La Fédération protestante de France met l’accent sur la formation. Que propose-t-elle concrètement ?

Elle dispense aujourd’hui plusieurs formations. J’ai moi-même suivi l’une des premières, une formation destinée aux cadres de l’Église. Elle visait avant tout une sensibilisation très forte aux violences et enseignait la marche à suivre lorsqu’on a connaissance de faits. Il existe aussi une formation pour les pasteurs, et nous devons la faire connaître pour qu’ils puissent s’y inscrire.

 

Au-delà des violences à caractère sexuel, les pasteurs, et pas seulement dans notre région, évoquent parfois des comportements agressifs des présidents de CP à leur égard. Comment pouvons-nous les prévenir ?

Il n’y a pas de solution miracle mais l’important est évidemment d’en parler, pas seulement à un proche, mais à notre Église. Pour que ces violences puissent s’arrêter, il faut que la structure institutionnelle connaisse ces agissements, il faut qu’une parole d’autorité dise que c’est inadmissible et demande aux personnes de revenir aux règles de fonctionnement de notre Église. Il n’y a pas de domination possible, ce n’est pas notre fonctionnement. On le voit par exemple lors des synodes : toutes les voix sont égales.

 

Les protestants se sont parfois montrés surpris que des violences sexuelles surviennent dans leur Église…

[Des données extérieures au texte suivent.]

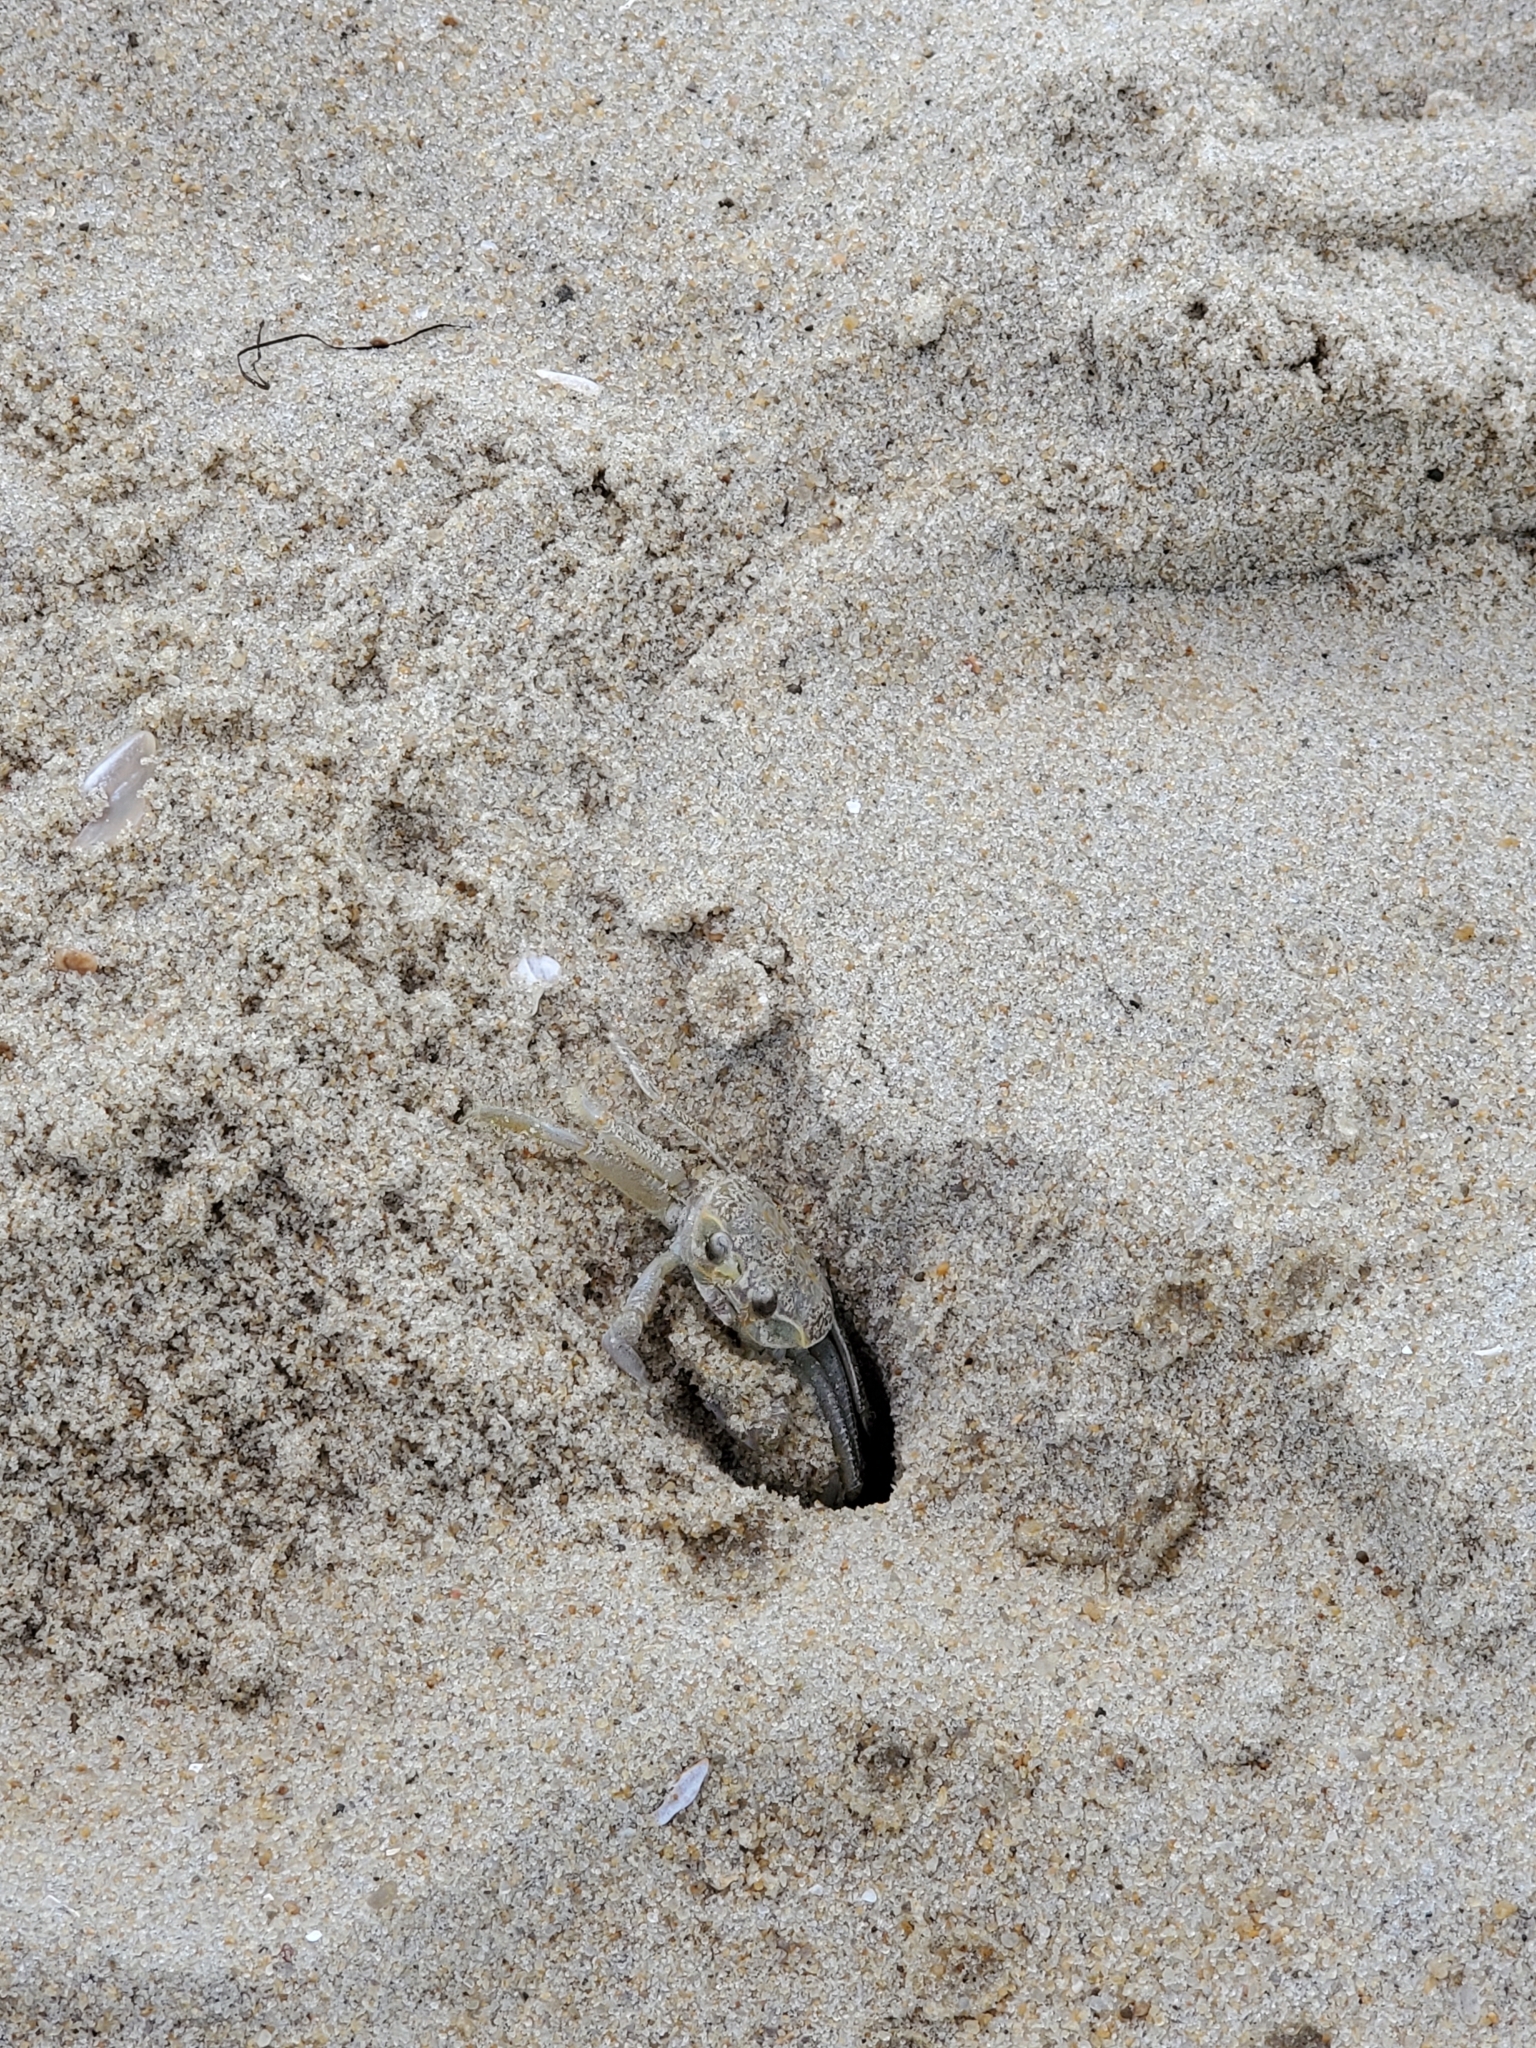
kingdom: Animalia
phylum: Arthropoda
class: Malacostraca
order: Decapoda
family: Ocypodidae
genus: Ocypode
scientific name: Ocypode quadrata
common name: Ghost crab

Il n’existe pas de raisons pour lesquelles nous aurions pu être exempts de ces comportements : c’est une réalité qui traverse tous les milieux de la société. J’y associe d’ailleurs les questions d’abus : abus d’autorité et abus spirituels. Ces questions nous touchent aussi. Car du fait de notre organisation, nous assumons des postures de responsabilité, donc de pouvoir, et ce pouvoir peut donner lieu à des déviances, des dérives vers des comportements malsains. À force de voir ces affaires révélées et publiées, il faut que les personnes en situation d’autorité soient conscientes de ces abus. Il faut aussi que les victimes soient plus écoutées, qu’on leur accorde plus de crédit et d’attention, pour qu’elles puissent reprendre confiance car la plupart du temps, de nombreux liens ont été brisés et il faut les reconstruire. Or, ça ne peut se faire sans qu’elles soient pleinement reconnues.

 

Dans le livret En Église contre les atteintes aux personnes, l’EPUdF rappelle les repères et conduites à tenir dans les situations de harcèlement, discrimination, abus de pouvoir ou violence :

Que faire si vous êtes victime, que vous soyez membre de l’Église ou pasteur ?

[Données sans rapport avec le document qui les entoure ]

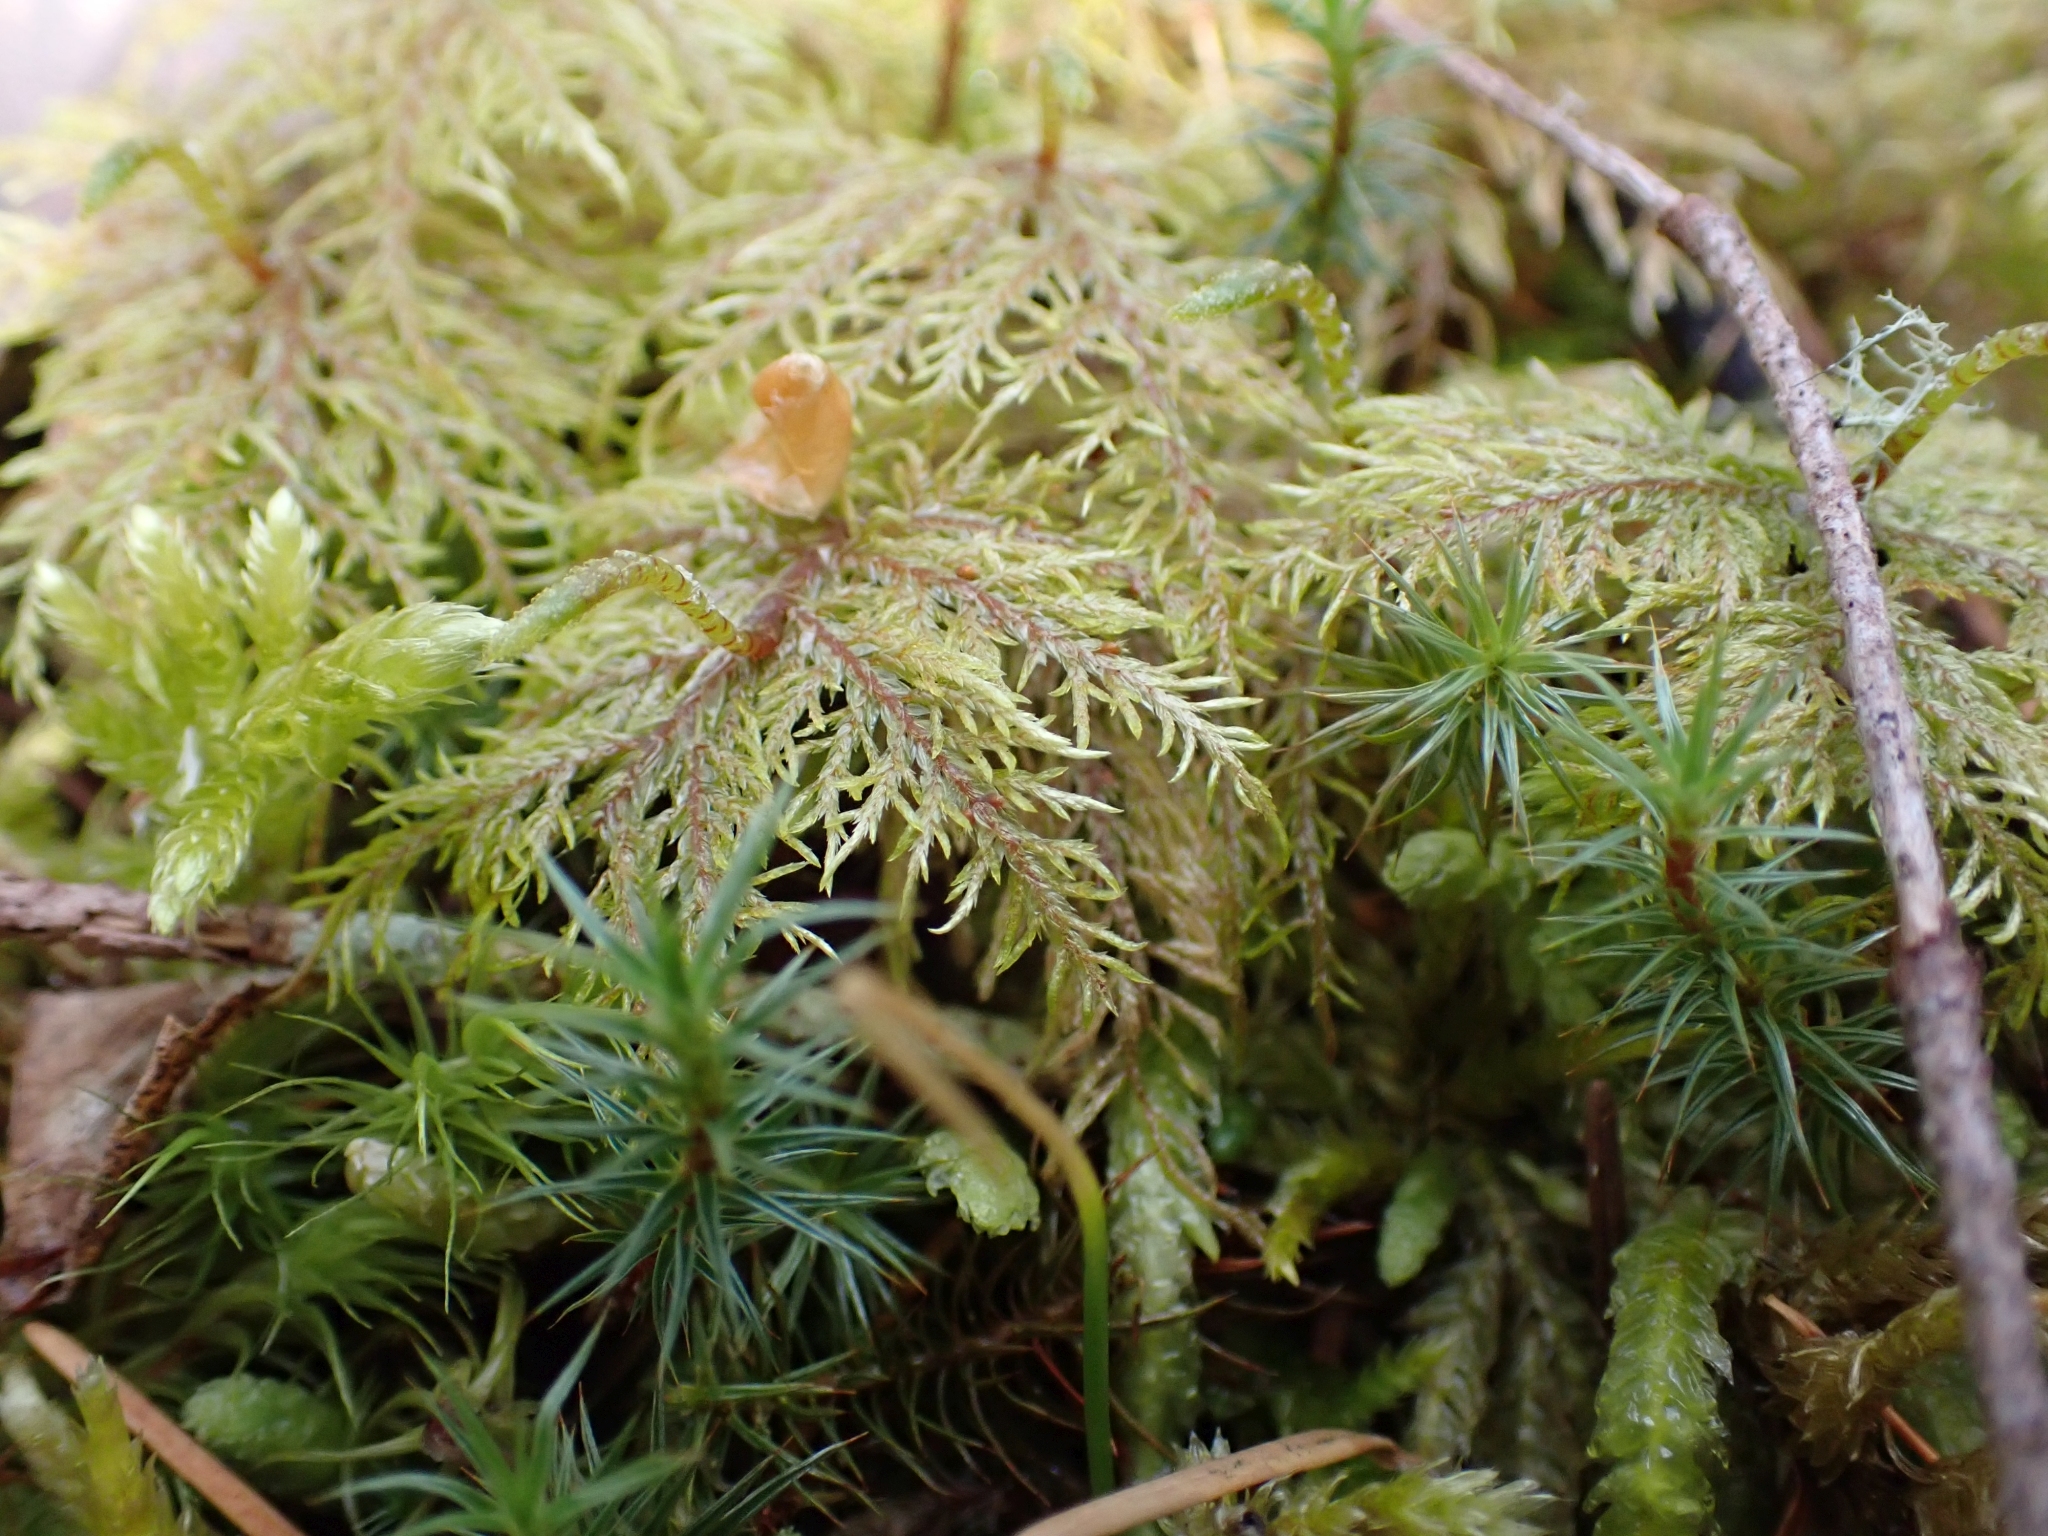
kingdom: Plantae
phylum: Bryophyta
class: Bryopsida
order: Hypnales
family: Hylocomiaceae
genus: Hylocomium
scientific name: Hylocomium splendens
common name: Stairstep moss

  • J’ose une parole à un proche ou à une personne de confiance.
  • Je porte plainte auprès de la justice.
  • Je prends contact avec la cellule indépendante mise en place par l’Église : 06 24 83 73 02 ou contact@stopalaviolence.fr
  • Et/ou je prends contact avec le ou la président(e) du conseil régional, l’inspecteur ecclésiastique, la secrétaire générale.

Que faire si vous êtes témoin d’un comportement inapproprié ?

  • Dans l’instant où cela a lieu, j’ose dire à la personne que ce n’est pas acceptable.
  • Dans l’après-coup, je dois aussi témoigner auprès des instances sollicitées.
  • Je manifeste ainsi que je suis solidaire de la personne qui a été abusée, discriminée ou harcelée.
  • Si la victime est mineure, je dois moi-même signaler les faits à la justice (pour contacter la police, composez le 17, Allô enfance maltraitée au 119, Violences faites aux femmes au 3919).

L’Église a le souci premier des victimes. Elle est également attentive à ne pas ostraciser une personne mise en cause. Toutes les parties prenantes ont besoin d’être accompagnées.